My client calls. That's always a good thing. You know that the conversation will lead to work, and that's a good thing, right? It also means that once again you will be called upon to create heroes. I was told we needed a double page spread and perhaps a cover image. That is a fairly daunting request considering that what I was given as a subject was not particularly visually dynamic. As I have often said, that seems to be what photographers do more than anything else. This time, I was asked to make something visually heroic from a fairly basic machine in tin shed. The machine saves tens of thousands of litres of water each day, which is a great thing in a drought ridden country. However, it in itself is a fairly basic looking piece of equipment in an even more basic context.

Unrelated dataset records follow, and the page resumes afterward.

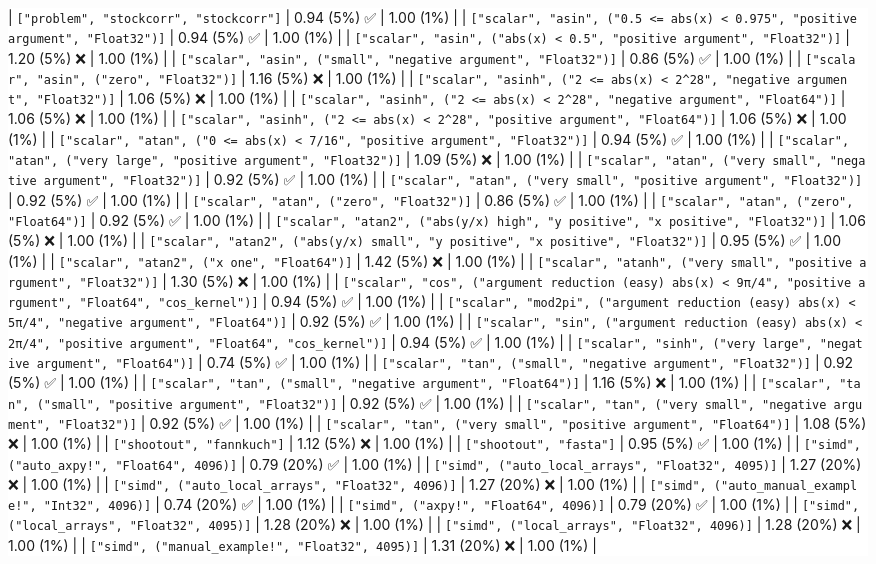 | `["problem", "stockcorr", "stockcorr"]` | 0.94 (5%) :white_check_mark: | 1.00 (1%)  |
| `["scalar", "asin", ("0.5 <= abs(x) < 0.975", "positive argument", "Float32")]` | 0.94 (5%) :white_check_mark: | 1.00 (1%)  |
| `["scalar", "asin", ("abs(x) < 0.5", "positive argument", "Float32")]` | 1.20 (5%) :x: | 1.00 (1%)  |
| `["scalar", "asin", ("small", "negative argument", "Float32")]` | 0.86 (5%) :white_check_mark: | 1.00 (1%)  |
| `["scalar", "asin", ("zero", "Float32")]` | 1.16 (5%) :x: | 1.00 (1%)  |
| `["scalar", "asinh", ("2 <= abs(x) < 2^28", "negative argument", "Float32")]` | 1.06 (5%) :x: | 1.00 (1%)  |
| `["scalar", "asinh", ("2 <= abs(x) < 2^28", "negative argument", "Float64")]` | 1.06 (5%) :x: | 1.00 (1%)  |
| `["scalar", "asinh", ("2 <= abs(x) < 2^28", "positive argument", "Float64")]` | 1.06 (5%) :x: | 1.00 (1%)  |
| `["scalar", "atan", ("0 <= abs(x) < 7/16", "positive argument", "Float32")]` | 0.94 (5%) :white_check_mark: | 1.00 (1%)  |
| `["scalar", "atan", ("very large", "positive argument", "Float32")]` | 1.09 (5%) :x: | 1.00 (1%)  |
| `["scalar", "atan", ("very small", "negative argument", "Float32")]` | 0.92 (5%) :white_check_mark: | 1.00 (1%)  |
| `["scalar", "atan", ("very small", "positive argument", "Float32")]` | 0.92 (5%) :white_check_mark: | 1.00 (1%)  |
| `["scalar", "atan", ("zero", "Float32")]` | 0.86 (5%) :white_check_mark: | 1.00 (1%)  |
| `["scalar", "atan", ("zero", "Float64")]` | 0.92 (5%) :white_check_mark: | 1.00 (1%)  |
| `["scalar", "atan2", ("abs(y/x) high", "y positive", "x positive", "Float32")]` | 1.06 (5%) :x: | 1.00 (1%)  |
| `["scalar", "atan2", ("abs(y/x) small", "y positive", "x positive", "Float32")]` | 0.95 (5%) :white_check_mark: | 1.00 (1%)  |
| `["scalar", "atan2", ("x one", "Float64")]` | 1.42 (5%) :x: | 1.00 (1%)  |
| `["scalar", "atanh", ("very small", "positive argument", "Float32")]` | 1.30 (5%) :x: | 1.00 (1%)  |
| `["scalar", "cos", ("argument reduction (easy) abs(x) < 9π/4", "positive argument", "Float64", "cos_kernel")]` | 0.94 (5%) :white_check_mark: | 1.00 (1%)  |
| `["scalar", "mod2pi", ("argument reduction (easy) abs(x) < 5π/4", "negative argument", "Float64")]` | 0.92 (5%) :white_check_mark: | 1.00 (1%)  |
| `["scalar", "sin", ("argument reduction (easy) abs(x) < 2π/4", "positive argument", "Float64", "cos_kernel")]` | 0.94 (5%) :white_check_mark: | 1.00 (1%)  |
| `["scalar", "sinh", ("very large", "negative argument", "Float64")]` | 0.74 (5%) :white_check_mark: | 1.00 (1%)  |
| `["scalar", "tan", ("small", "negative argument", "Float32")]` | 0.92 (5%) :white_check_mark: | 1.00 (1%)  |
| `["scalar", "tan", ("small", "negative argument", "Float64")]` | 1.16 (5%) :x: | 1.00 (1%)  |
| `["scalar", "tan", ("small", "positive argument", "Float32")]` | 0.92 (5%) :white_check_mark: | 1.00 (1%)  |
| `["scalar", "tan", ("very small", "negative argument", "Float32")]` | 0.92 (5%) :white_check_mark: | 1.00 (1%)  |
| `["scalar", "tan", ("very small", "positive argument", "Float64")]` | 1.08 (5%) :x: | 1.00 (1%)  |
| `["shootout", "fannkuch"]` | 1.12 (5%) :x: | 1.00 (1%)  |
| `["shootout", "fasta"]` | 0.95 (5%) :white_check_mark: | 1.00 (1%)  |
| `["simd", ("auto_axpy!", "Float64", 4096)]` | 0.79 (20%) :white_check_mark: | 1.00 (1%)  |
| `["simd", ("auto_local_arrays", "Float32", 4095)]` | 1.27 (20%) :x: | 1.00 (1%)  |
| `["simd", ("auto_local_arrays", "Float32", 4096)]` | 1.27 (20%) :x: | 1.00 (1%)  |
| `["simd", ("auto_manual_example!", "Int32", 4096)]` | 0.74 (20%) :white_check_mark: | 1.00 (1%)  |
| `["simd", ("axpy!", "Float64", 4096)]` | 0.79 (20%) :white_check_mark: | 1.00 (1%)  |
| `["simd", ("local_arrays", "Float32", 4095)]` | 1.28 (20%) :x: | 1.00 (1%)  |
| `["simd", ("local_arrays", "Float32", 4096)]` | 1.28 (20%) :x: | 1.00 (1%)  |
| `["simd", ("manual_example!", "Float32", 4095)]` | 1.31 (20%) :x: | 1.00 (1%)  |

I think it is here that photographers earn their real keep. My client had already taken some photographs and sent them to me. Clearly they were not dynamic enough to use in their magazine, so I was called, and yes, I had to earn my keep.
So, using a combination of my personal vision, experience and equipment, I managed to create images within this context that were more visually dynamic while also keeping to the editorial. Therein is where photographers work their way into the hearts and chequebooks of their clients.
Successful professional photography is not about photographing beautiful swimsuit models on tropical beaches. Well, sometimes it is, but lets face it - you have a pretty good head start there. Photographers who can make something from nothing are valued by their clients. In this regard I know I have several clients who turn to me when this is needed.
Apparently they get the other guys to shoot the swimsuit models. Where did I go wrong?